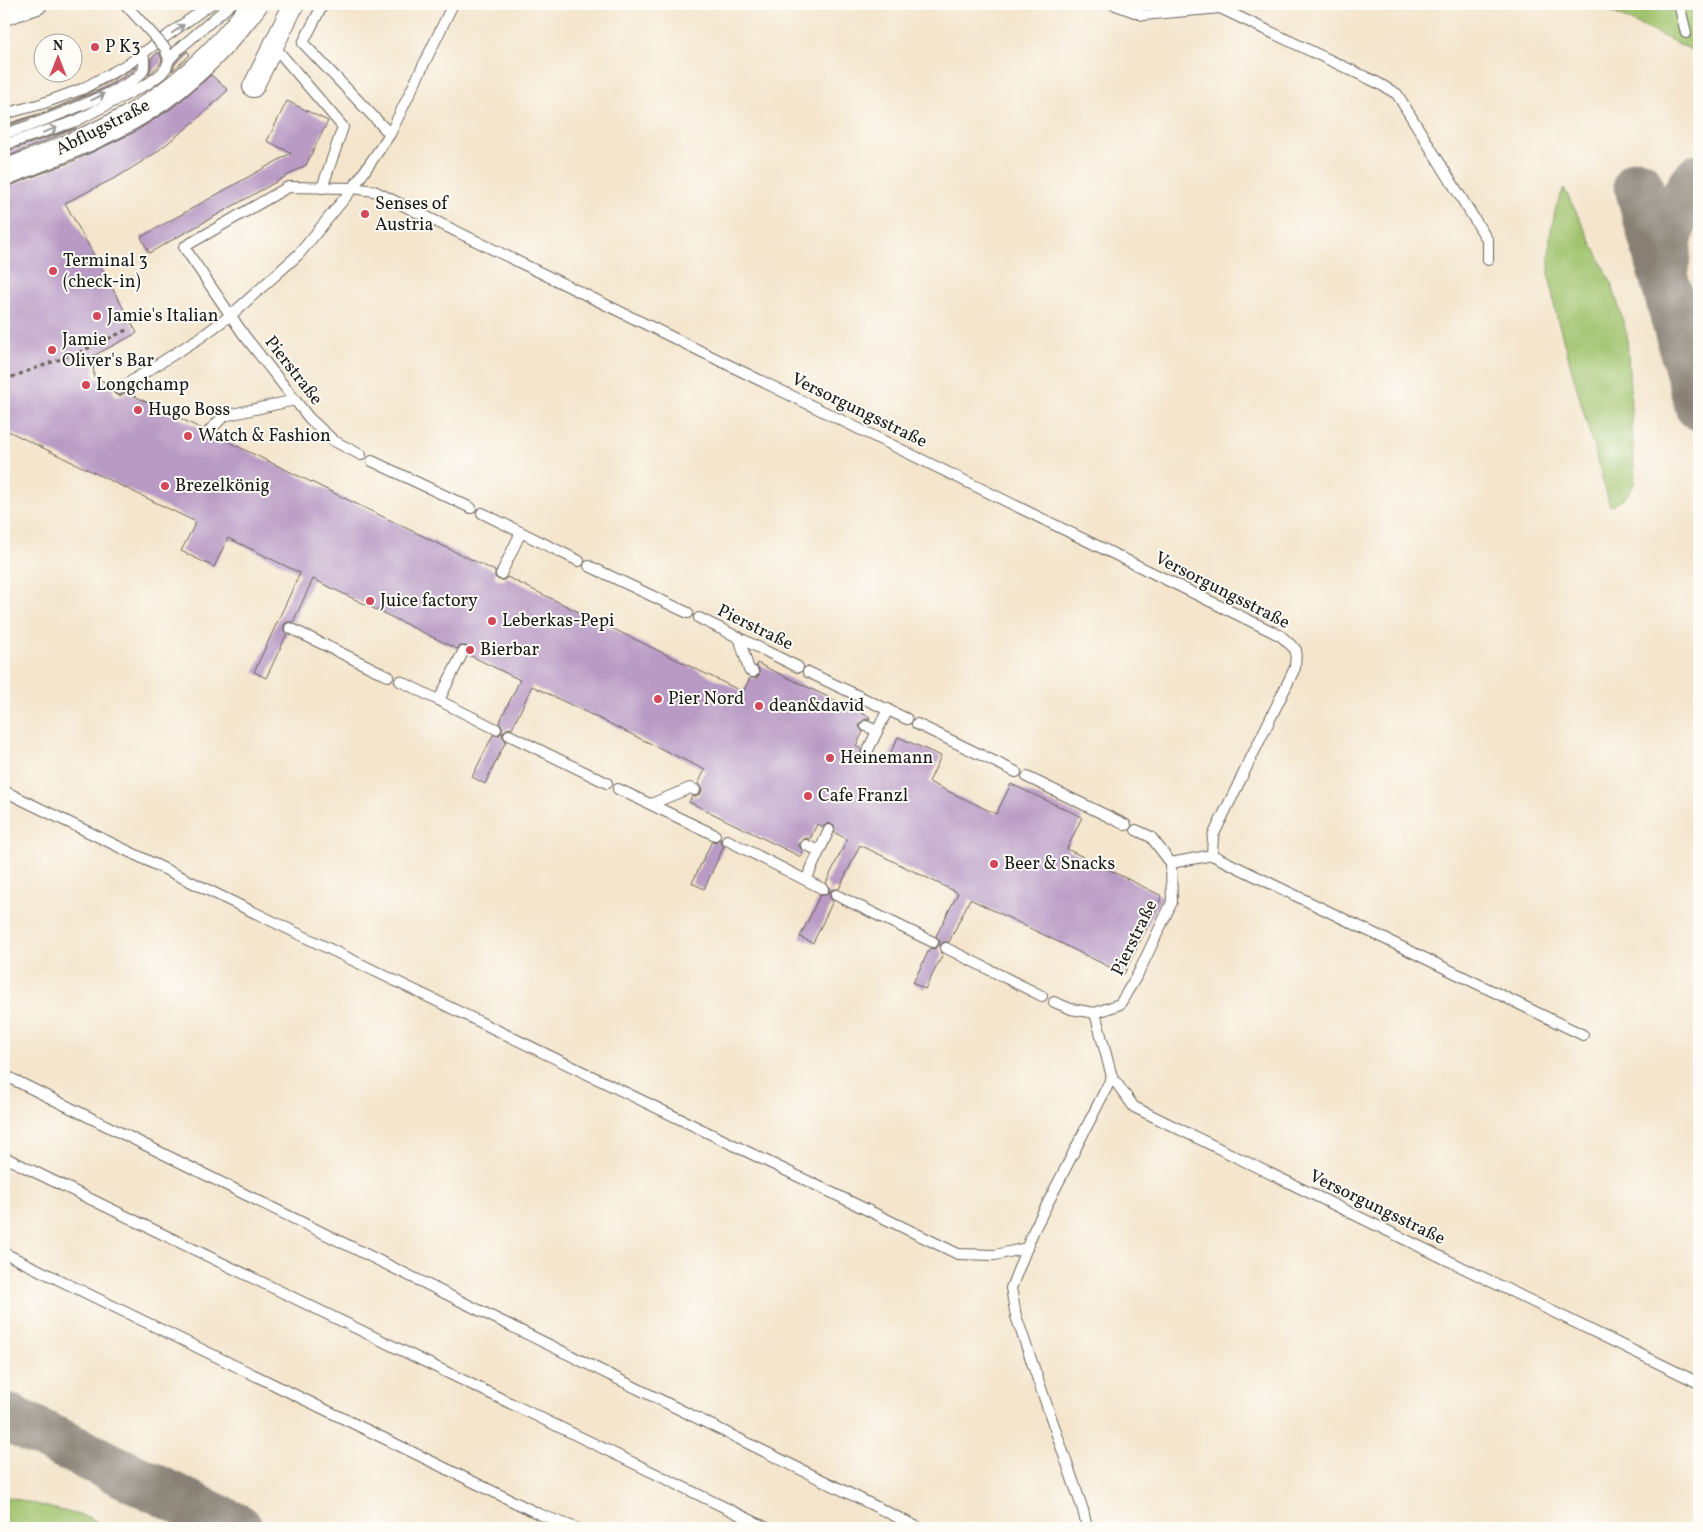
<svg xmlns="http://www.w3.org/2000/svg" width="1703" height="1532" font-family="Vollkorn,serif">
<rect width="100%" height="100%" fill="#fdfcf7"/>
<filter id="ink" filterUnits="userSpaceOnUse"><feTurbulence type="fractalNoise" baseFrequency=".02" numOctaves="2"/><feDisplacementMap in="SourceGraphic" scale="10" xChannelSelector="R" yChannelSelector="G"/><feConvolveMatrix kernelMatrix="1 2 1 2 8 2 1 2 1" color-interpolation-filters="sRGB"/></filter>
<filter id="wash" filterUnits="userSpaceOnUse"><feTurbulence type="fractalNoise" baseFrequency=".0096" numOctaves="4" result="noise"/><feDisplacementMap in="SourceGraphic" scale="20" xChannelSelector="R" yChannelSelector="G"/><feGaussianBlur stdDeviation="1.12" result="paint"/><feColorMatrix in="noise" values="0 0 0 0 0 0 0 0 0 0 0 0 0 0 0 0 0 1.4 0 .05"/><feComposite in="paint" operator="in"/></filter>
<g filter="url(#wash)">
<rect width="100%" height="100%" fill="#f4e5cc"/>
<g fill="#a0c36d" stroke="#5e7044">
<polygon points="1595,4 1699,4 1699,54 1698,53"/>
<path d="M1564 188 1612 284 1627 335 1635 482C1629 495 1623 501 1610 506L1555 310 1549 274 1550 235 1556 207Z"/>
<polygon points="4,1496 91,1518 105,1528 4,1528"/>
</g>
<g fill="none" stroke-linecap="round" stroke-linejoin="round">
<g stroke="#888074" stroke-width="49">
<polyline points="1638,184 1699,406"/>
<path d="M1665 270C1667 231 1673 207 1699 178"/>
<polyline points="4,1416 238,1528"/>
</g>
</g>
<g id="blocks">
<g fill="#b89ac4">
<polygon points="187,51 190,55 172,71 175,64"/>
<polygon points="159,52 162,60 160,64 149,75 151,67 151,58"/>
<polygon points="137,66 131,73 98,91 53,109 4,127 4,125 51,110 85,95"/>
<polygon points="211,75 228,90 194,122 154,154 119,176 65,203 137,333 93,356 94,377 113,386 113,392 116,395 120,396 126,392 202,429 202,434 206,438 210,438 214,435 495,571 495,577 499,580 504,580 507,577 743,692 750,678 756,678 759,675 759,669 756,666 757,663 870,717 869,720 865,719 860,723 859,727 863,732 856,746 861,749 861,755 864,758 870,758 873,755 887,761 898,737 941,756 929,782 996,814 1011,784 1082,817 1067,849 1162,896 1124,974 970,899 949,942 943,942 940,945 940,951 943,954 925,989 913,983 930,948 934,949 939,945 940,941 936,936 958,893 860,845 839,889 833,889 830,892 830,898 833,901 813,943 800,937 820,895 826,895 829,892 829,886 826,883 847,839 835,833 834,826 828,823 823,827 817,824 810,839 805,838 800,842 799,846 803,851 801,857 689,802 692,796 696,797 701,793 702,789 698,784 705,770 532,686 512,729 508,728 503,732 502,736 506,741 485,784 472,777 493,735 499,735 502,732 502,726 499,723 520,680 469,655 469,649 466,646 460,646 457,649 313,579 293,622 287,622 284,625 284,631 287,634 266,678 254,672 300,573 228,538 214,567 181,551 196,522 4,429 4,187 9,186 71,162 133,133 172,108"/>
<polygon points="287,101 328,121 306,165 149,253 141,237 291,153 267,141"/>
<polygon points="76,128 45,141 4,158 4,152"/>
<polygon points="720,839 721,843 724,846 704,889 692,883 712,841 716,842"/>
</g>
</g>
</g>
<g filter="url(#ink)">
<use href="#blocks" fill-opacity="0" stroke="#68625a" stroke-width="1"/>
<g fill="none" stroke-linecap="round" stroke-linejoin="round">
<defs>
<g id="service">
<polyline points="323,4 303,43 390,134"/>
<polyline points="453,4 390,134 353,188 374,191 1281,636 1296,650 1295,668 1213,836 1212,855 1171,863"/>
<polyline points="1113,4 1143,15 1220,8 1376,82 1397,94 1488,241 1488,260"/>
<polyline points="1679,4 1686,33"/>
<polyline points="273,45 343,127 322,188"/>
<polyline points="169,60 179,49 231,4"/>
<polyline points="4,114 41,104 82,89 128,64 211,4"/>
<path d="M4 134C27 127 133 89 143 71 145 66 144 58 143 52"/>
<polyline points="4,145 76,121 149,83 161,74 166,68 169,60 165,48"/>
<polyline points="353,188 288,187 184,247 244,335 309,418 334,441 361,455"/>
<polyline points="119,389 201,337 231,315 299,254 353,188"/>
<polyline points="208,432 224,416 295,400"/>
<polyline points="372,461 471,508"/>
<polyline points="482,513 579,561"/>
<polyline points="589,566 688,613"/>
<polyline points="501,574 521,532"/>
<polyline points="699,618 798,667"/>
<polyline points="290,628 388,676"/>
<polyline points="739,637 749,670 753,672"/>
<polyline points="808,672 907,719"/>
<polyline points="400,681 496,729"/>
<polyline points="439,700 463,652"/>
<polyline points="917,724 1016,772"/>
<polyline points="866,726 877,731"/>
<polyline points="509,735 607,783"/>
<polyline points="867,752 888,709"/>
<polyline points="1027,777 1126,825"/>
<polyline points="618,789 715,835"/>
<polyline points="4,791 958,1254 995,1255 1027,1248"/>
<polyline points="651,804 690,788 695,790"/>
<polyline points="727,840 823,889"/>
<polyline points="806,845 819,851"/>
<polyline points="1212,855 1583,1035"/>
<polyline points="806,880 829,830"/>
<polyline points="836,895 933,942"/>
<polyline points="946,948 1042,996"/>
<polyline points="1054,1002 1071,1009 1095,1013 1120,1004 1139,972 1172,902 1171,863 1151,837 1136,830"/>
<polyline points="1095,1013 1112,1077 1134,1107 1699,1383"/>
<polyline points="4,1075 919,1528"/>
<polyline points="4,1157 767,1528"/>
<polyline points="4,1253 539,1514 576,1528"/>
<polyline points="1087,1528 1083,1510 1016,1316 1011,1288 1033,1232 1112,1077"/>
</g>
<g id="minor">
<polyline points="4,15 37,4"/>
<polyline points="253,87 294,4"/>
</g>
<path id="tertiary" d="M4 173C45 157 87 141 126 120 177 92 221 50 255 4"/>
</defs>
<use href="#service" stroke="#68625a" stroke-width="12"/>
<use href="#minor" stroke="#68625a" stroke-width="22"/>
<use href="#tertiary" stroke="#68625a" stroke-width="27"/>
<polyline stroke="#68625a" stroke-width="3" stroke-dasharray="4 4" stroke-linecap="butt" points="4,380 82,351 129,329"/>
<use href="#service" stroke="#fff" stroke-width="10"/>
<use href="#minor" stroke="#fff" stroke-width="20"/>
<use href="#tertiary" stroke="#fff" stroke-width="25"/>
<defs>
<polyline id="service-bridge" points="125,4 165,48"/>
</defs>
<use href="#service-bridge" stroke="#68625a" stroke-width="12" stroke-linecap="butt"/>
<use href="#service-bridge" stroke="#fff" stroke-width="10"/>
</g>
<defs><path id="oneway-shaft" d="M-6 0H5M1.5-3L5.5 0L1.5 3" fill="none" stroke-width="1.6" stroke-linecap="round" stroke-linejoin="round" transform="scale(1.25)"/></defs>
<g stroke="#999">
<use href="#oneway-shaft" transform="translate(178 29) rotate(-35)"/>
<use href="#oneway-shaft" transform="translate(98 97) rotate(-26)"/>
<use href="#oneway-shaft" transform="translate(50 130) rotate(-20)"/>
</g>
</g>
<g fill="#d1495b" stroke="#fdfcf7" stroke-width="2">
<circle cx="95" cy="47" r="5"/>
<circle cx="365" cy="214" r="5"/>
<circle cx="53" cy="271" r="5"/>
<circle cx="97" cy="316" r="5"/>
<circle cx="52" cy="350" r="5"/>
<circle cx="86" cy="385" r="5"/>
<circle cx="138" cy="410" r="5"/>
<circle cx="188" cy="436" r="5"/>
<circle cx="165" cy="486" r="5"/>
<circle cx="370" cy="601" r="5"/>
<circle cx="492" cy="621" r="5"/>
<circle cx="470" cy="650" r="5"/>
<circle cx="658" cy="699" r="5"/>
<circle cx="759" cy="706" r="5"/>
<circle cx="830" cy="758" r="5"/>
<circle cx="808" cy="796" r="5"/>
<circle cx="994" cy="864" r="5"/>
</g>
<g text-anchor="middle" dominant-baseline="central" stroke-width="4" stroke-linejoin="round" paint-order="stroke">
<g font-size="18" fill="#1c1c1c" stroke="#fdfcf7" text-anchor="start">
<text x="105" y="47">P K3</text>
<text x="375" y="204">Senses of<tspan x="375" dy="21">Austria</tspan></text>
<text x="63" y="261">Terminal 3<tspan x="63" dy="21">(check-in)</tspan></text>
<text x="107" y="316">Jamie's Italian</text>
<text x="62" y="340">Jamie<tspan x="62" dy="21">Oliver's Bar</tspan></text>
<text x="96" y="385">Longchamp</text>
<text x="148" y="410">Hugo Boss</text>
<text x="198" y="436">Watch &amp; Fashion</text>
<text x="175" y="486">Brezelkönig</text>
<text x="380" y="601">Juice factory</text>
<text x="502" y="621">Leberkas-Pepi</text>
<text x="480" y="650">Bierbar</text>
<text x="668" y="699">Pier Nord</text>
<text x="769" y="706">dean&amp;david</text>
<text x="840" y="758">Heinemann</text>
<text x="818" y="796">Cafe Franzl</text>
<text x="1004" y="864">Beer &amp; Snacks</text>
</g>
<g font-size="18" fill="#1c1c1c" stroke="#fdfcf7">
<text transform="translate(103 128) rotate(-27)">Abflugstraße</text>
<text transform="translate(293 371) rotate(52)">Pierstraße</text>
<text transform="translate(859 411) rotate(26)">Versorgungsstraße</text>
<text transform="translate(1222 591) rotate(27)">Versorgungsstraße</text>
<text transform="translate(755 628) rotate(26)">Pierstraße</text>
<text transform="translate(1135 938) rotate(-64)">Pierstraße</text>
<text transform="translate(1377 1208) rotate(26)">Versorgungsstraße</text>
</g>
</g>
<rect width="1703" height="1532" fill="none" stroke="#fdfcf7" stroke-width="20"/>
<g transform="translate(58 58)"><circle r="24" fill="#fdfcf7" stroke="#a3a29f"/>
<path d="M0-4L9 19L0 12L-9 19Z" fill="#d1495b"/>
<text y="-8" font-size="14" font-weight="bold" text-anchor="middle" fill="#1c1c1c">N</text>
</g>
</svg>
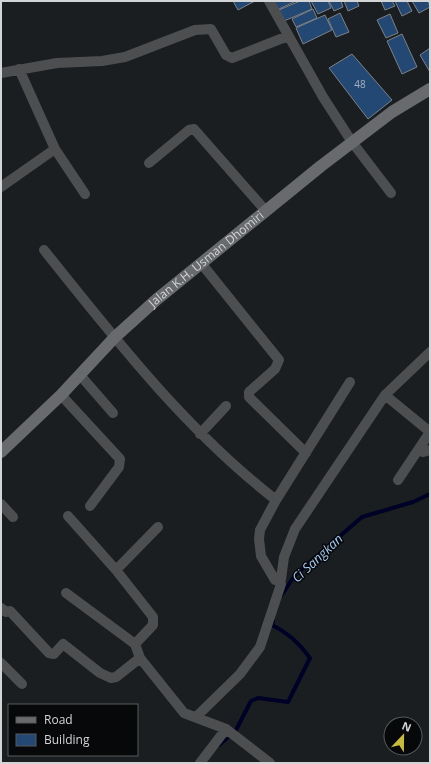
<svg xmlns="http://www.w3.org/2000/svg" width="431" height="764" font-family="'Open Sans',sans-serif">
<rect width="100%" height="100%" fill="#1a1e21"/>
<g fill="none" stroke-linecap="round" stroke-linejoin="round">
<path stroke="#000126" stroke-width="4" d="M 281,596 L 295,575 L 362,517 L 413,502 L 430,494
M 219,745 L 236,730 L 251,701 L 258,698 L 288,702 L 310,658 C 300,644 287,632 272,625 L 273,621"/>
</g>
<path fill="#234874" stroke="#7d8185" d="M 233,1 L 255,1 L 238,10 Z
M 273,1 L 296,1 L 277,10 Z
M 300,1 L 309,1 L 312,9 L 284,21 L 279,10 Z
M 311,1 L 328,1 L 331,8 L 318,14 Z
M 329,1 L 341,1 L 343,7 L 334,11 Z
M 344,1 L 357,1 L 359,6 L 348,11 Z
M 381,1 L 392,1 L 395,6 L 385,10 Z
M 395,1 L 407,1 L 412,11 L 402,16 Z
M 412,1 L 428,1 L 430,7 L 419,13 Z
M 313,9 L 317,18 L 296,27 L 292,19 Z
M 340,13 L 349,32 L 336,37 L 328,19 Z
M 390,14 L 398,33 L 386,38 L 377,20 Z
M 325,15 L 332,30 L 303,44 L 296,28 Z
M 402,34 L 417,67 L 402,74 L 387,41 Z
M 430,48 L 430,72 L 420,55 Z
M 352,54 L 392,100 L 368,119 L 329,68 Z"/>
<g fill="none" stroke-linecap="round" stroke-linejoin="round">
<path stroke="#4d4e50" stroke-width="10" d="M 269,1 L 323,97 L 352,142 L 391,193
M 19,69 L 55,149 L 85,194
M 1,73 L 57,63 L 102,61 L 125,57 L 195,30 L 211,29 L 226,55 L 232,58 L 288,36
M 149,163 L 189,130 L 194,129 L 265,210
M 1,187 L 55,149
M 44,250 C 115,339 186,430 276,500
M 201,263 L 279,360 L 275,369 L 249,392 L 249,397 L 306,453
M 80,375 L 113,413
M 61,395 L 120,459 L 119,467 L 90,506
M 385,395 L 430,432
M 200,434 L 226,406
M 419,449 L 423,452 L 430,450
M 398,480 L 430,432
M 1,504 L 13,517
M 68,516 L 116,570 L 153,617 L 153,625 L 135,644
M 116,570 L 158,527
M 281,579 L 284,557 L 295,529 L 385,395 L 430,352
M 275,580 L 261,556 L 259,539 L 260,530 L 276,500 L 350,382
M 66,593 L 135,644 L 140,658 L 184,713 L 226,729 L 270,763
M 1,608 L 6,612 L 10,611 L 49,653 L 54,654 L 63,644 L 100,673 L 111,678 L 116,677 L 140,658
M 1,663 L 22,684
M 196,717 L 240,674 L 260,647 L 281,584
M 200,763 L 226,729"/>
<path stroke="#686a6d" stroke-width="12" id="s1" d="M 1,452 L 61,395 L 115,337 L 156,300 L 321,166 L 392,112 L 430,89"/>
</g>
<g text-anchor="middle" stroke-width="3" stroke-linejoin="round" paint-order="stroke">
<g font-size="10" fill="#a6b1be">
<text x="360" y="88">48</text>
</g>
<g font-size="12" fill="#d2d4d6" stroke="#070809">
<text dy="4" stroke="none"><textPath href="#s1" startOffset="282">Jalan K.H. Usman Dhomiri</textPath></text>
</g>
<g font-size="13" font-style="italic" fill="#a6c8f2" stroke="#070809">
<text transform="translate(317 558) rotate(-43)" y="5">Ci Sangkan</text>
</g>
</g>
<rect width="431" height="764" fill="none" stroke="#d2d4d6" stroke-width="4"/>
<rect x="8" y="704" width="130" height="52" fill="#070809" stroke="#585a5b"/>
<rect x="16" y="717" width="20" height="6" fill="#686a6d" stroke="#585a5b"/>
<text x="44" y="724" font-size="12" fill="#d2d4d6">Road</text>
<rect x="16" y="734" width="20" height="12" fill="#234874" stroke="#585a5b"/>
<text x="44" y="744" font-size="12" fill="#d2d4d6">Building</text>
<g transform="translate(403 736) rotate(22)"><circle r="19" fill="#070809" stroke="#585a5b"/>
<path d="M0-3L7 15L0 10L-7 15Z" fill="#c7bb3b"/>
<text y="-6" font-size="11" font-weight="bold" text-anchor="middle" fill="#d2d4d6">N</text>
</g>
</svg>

-------

**TASK:** List every line above containing the word "filter".

**EXPECTED ANSWER:**
<filter id="ink" filterUnits="userSpaceOnUse"><feTurbulence type="fractalNoise" baseFrequency=".02" numOctaves="2"/><feDisplacementMap in="SourceGraphic" scale="10" xChannelSelector="R" yChannelSelector="G"/><feConvolveMatrix kernelMatrix="1 2 1 2 8 2 1 2 1" color-interpolation-filters="sRGB"/></filter>
<filter id="wash" filterUnits="userSpaceOnUse"><feTurbulence type="fractalNoise" baseFrequency=".0096" numOctaves="4" result="noise"/><feDisplacementMap in="SourceGraphic" scale="20" xChannelSelector="R" yChannelSelector="G"/><feGaussianBlur stdDeviation="1.12" result="paint"/><feColorMatrix in="noise" values="0 0 0 0 0 0 0 0 0 0 0 0 0 0 0 0 0 1.4 0 .05"/><feComposite in="paint" operator="in"/></filter>
<g filter="url(#wash)">
<g filter="url(#ink)">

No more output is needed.